Not sure if info here will help or not
http://vintagemachinery.org/MfgIndex/detail.aspx?id=657


----------



## wormil (Nov 19, 2011)

edit; nm, that was for MW/Logan, I'm pretty sure yours is a Powr-Kraft.

14"? Variable speed. What are the other specs?


----------



## BillWhite (Jul 23, 2007)

800 rpm's gonna be pretty fast for some bowls unless they're kinda small.
Just be careful.
Bill


----------



## emart (Mar 16, 2011)

the model is THS 2025A serial number 6517 I am not sure of the hp rating yet i will update this when i start digging into my machine more


----------



## emart (Mar 16, 2011)

I might look into modifying this machine so I can get it slow enough to do bowls. I'd prefer to just have a better machine but money is pretty tight right now


----------



## wormil (Nov 19, 2011)

@9.5A it's almost certainly 1/2HP, as are pretty much all older department store lathes. You don't see many with variable speed though. Does the headstock have threads to accept chucks?


----------



## emart (Mar 16, 2011)

the head stock is threaded and i plan on taking one of the fittings off it so I can find one that work work with this lathe.

after playing with some scrap lumber it seems to be working ok but it is definitely wimpy I think I will use it for smaller decorative items until I can buy a better machine

one problem I ran into today was the switch was stuck in the off position so after opening the machine i realized the safety mechanism was being held open with a block of wood. I will probably just disable the safety mechanism altogether since i doubt i will find the key for it


----------



## wormil (Nov 19, 2011)

If you're lucky the threads will be 1"x8 (most common) or 3/4"x16 (2nd most common). 1/2HP is on the lean side but should be plenty for basic spindles. The lack of power could be a slipping belt or part of the variable speed system.
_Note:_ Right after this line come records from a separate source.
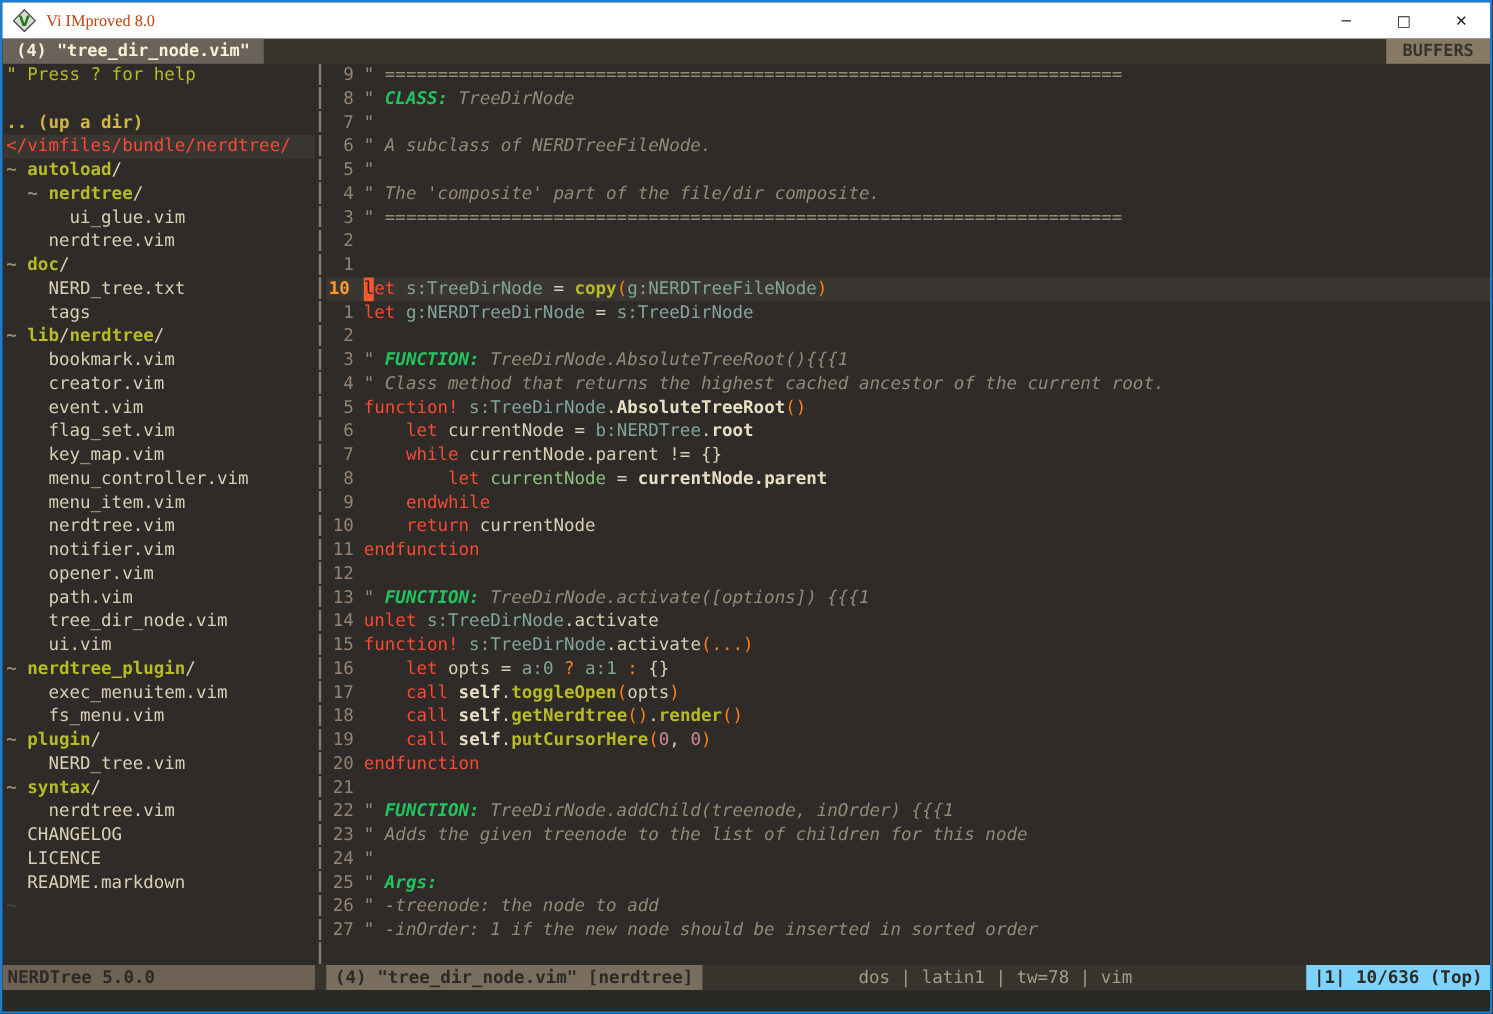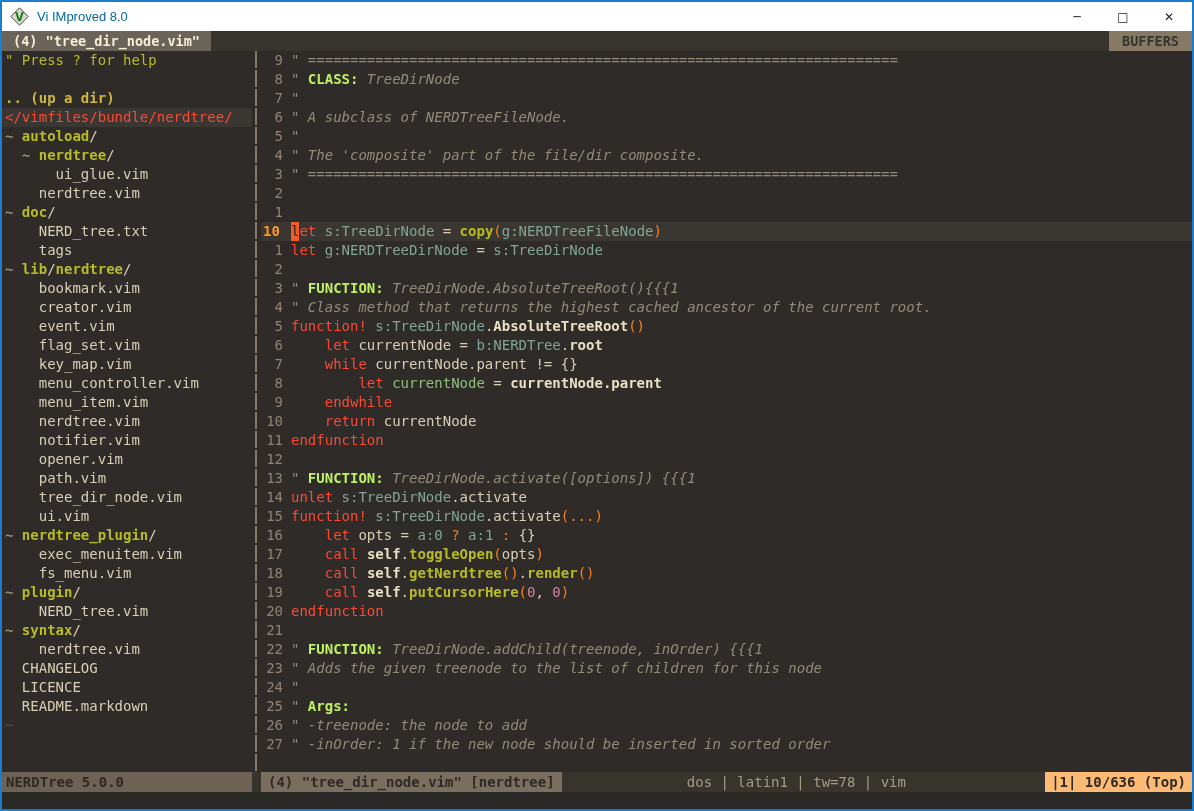--- a/index.html
+++ b/index.html
@@ -13,7 +13,7 @@
   
   .titlebar { height:29px; background:#ffffff; display:flex; align-items:center; flex:0 0 auto; }
   .vimicon { margin-left:8px; width:19px; height:19px; flex:0 0 auto; }
-  .title-text { margin-left:8px; font-family:Liberation Sans, sans-serif; font-size:13px; color:#0369a1; }
+  .title-text { margin-left:8px; font-family:Liberation Serif, serif; font-size:13px; color:#c2410c; }
   .win-controls { margin-left:auto; display:flex; height:100%; }
   .wc-btn { width:46px; height:100%; display:flex; align-items:center; justify-content:center;
             font-family:"DejaVu Sans", sans-serif; font-size:12px; color:#222; }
Is the speed control a Reeves drive?


----------



## emart (Mar 16, 2011)

It has just a set of standard segmented drive pulleys on it and the belt does look a bit worn so i may do some digging into finding a new belt.

I have also decided that i will relegate this machine to small spindles as I have come into contact with someone that has an old rockwell machine which should probably work better since i could easy upgrade it if i want more power or change the pulleys if i want lower rpms and more torque


----------



## Jim Jakosh (Nov 24, 2009)

What information are you looking for? If you can find someone with a tachometer, you can check out the speed range and you can measure the spindle thread with a caliper. I have a Craftsman lathe and the dial goes from 500 to 2000 but the tach shows it goes from 307 to 1556.

You can turn start bowls at 800 if they are reasonably balanced in the rough. Band sawing the blank round helps.
Stay close to the switch when you turn them on and have the tail stock cranked in real tight.

good luck!...............Jim


----------